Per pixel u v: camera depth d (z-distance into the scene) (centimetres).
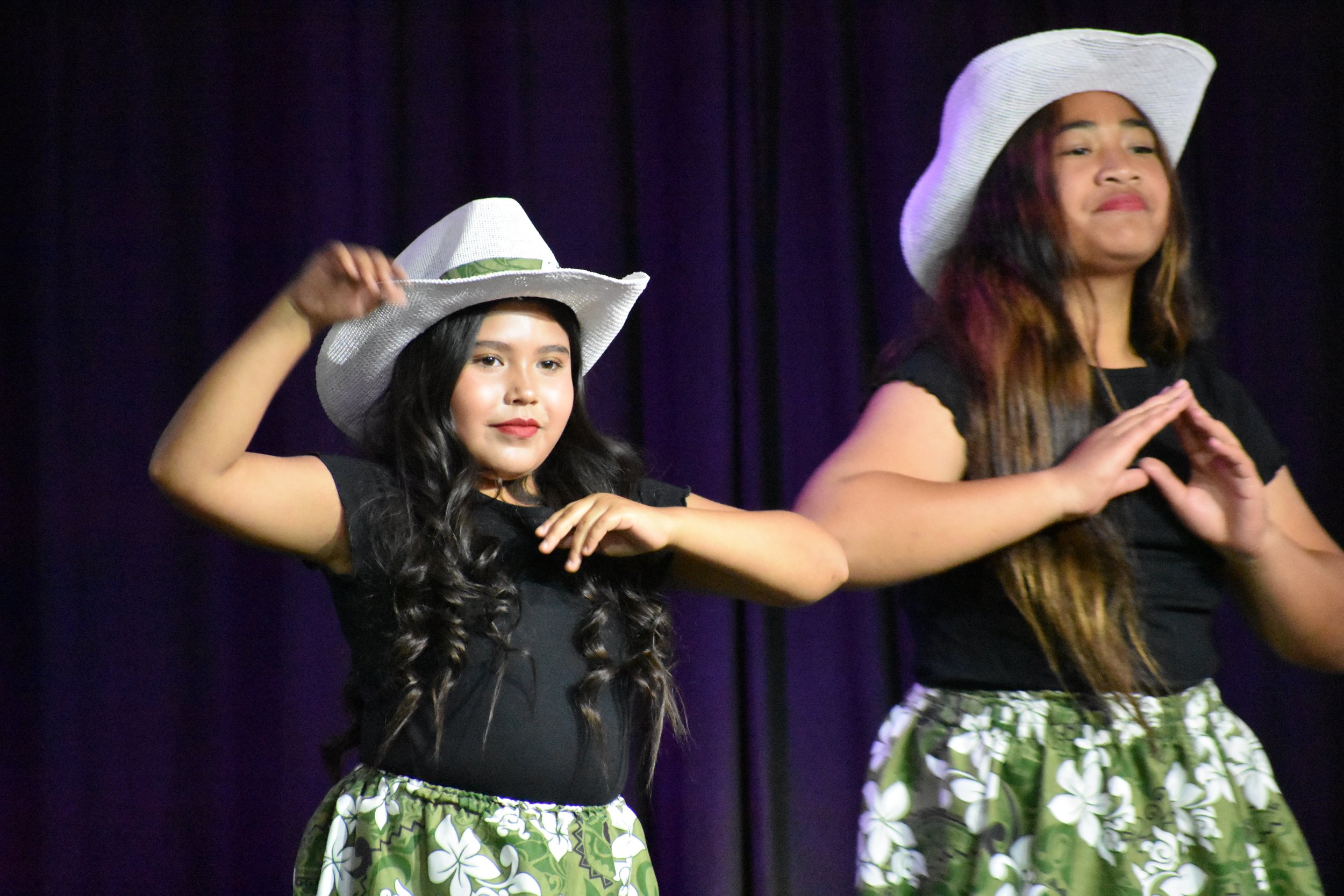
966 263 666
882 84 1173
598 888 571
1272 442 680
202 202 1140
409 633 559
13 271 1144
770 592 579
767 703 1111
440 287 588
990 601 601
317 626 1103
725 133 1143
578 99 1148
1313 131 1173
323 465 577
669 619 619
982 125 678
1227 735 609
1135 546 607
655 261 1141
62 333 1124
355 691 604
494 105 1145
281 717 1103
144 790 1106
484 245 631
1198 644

_Task item_:
Go through the entries above and write them out again exactly, images left behind.

_Answer for this exercise_:
Per pixel u v: camera depth d (z-distance into the scene) (centimetres).
966 263 666
882 84 1173
598 888 571
1272 442 680
202 202 1140
409 633 559
13 271 1144
770 592 579
767 703 1111
440 287 588
990 601 601
317 626 1103
725 133 1143
578 99 1148
1313 131 1173
323 465 577
669 619 619
982 125 678
1227 735 609
1135 546 607
655 261 1141
62 333 1124
355 691 604
494 105 1145
281 717 1103
144 790 1106
484 245 631
1198 644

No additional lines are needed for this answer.